**Exercise:**
Reproduce word for word the part of the Lord of Illusions review below that runs from "Am I dreaming?" up to and including "Lord of Illusions.".

[Text for analysis]

Thursday, August 23, 2012

REVIEW: Lord of Illusions (1995)

Am I dreaming? Is this movie part of some kind of freakish, nightmareish sub-reality in my mind brought on by some guy sticking his fingers in my head? Is Clive Barker stupid or actually so subtly gifted and talented that I can’t even perceive how great he truly is? Was the Kennedy assassination the work of a lone gunman, or was there something more at work? For the answers to all of these questions…don’t watch this movie, because it’ll just confuse the shit out of you and you’ll spend your time pondering the answers to those questions PLUS the myriad more brought on by the film’s insanity. Trust me. I know. I’m a survivor of Lord of Illusions.

Director: Clive Barker
Starring: Scott Bakula, Kevin J. O'Connor

After watching this, you will be transformed! Transformed into someone who hates the art of cinema! Into someone who thinks the only way to make a good movie is lots of referential crap to dated stuff that nobody watches anymore, plus tons and tons of gore! Transformed into a mindless slave of the Clive Barker cult of nonsense!

The film begins with some people going in to stop this fat, balding guy who apparently has magical powers from using those powers to do something with a girl he kidnapped – it’s not entirely clear what his plan is. Except, of course, for being a fat, balding guy with no charisma, charm or acting skills…seriously, what is the draw to this guy? People are apparently worshiping him and lining up to join his magic cult thing, but this is the first really big hole. Who would follow this guy? He’s about as charming as a wooden fence post.

[/Text for analysis]
[Extracted records]

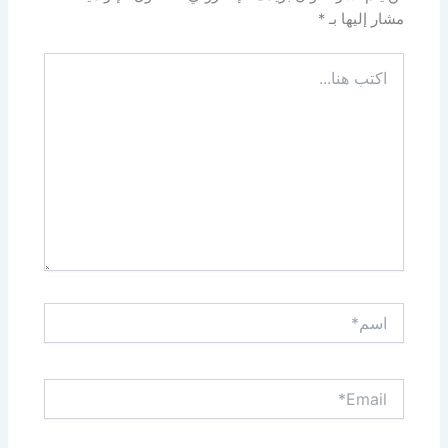
مشار إليها بـ
*
اكتب
هنا...
اسم*
Email*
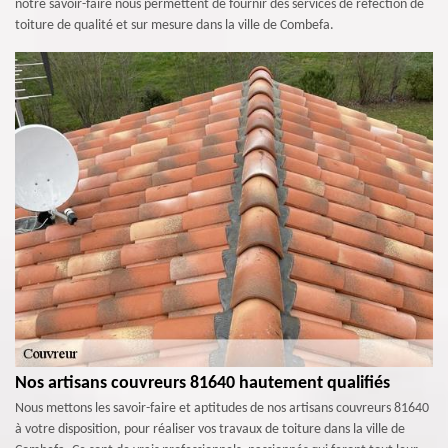
notre savoir-faire nous permettent de fournir des services de réfection de
toiture de qualité et sur mesure dans la ville de Combefa.
Nos artisans couvreurs 81640 hautement qualifiés
Nous mettons les savoir-faire et aptitudes de nos artisans couvreurs 81640
à votre disposition, pour réaliser vos travaux de toiture dans la ville de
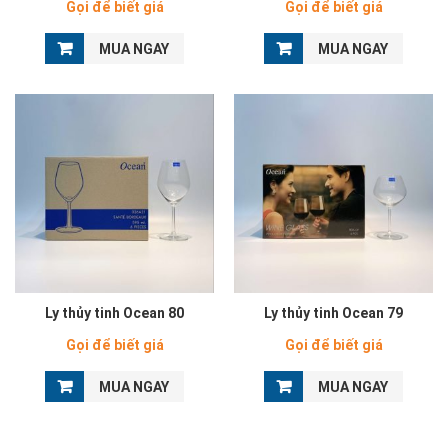
Gọi để biết giá
Gọi để biết giá
MUA NGAY
MUA NGAY
Ly thủy tinh Ocean 80
Ly thủy tinh Ocean 79
Gọi để biết giá
Gọi để biết giá
MUA NGAY
MUA NGAY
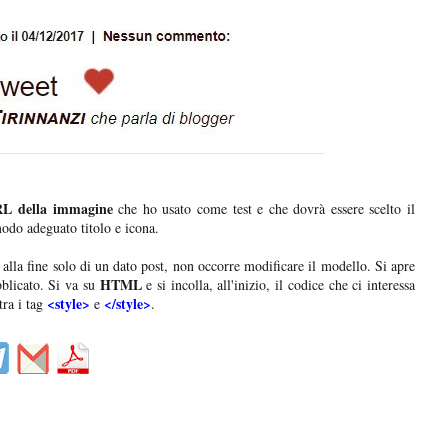
URL della immagine
che ho usato come test e che dovrà essere scelto il
odo adeguato titolo e icona.
/o alla fine solo di un dato post, non occorre modificare il modello. Si apre
HTML
blicato. Si va su
e si incolla, all'inizio, il codice che ci interessa
<style>
</style>
tra i tag
e
.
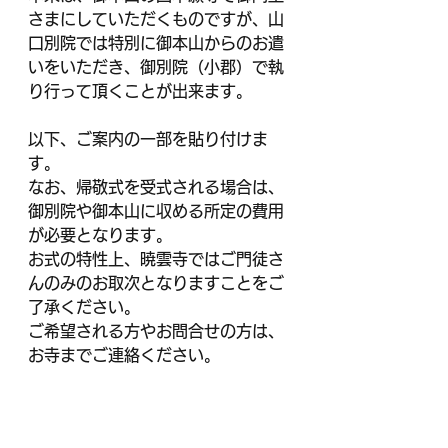
さまにしていただくものですが、山
口別院では特別に御本山からのお遣
いをいただき、御別院（小郡）で執
り行って頂くことが出来ます。
以下、ご案内の一部を貼り付けま
す。
なお、帰敬式を受式される場合は、
御別院や御本山に収める所定の費用
が必要となります。
お式の特性上、暁雲寺ではご門徒さ
んのみのお取次となりますことをご
了承ください。
ご希望される方やお問合せの方は、
お寺までご連絡ください。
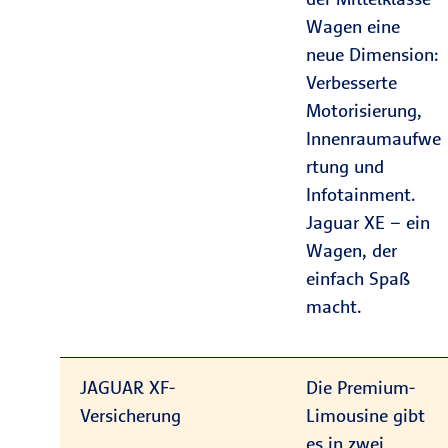
Wagen eine
neue Dimension:
Verbesserte
Motorisierung,
Innenraumaufwe
rtung und
Infotainment.
Jaguar XE – ein
Wagen, der
einfach Spaß
macht.
JAGUAR XF-
Die Premium-
Versicherung
Limousine gibt
es in zwei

[/Extracted records]

**Answer to this problem:**
Am I dreaming? Is this movie part of some kind of freakish, nightmareish sub-reality in my mind brought on by some guy sticking his fingers in my head? Is Clive Barker stupid or actually so subtly gifted and talented that I can’t even perceive how great he truly is? Was the Kennedy assassination the work of a lone gunman, or was there something more at work? For the answers to all of these questions…don’t watch this movie, because it’ll just confuse the shit out of you and you’ll spend your time pondering the answers to those questions PLUS the myriad more brought on by the film’s insanity. Trust me. I know. I’m a survivor of Lord of Illusions.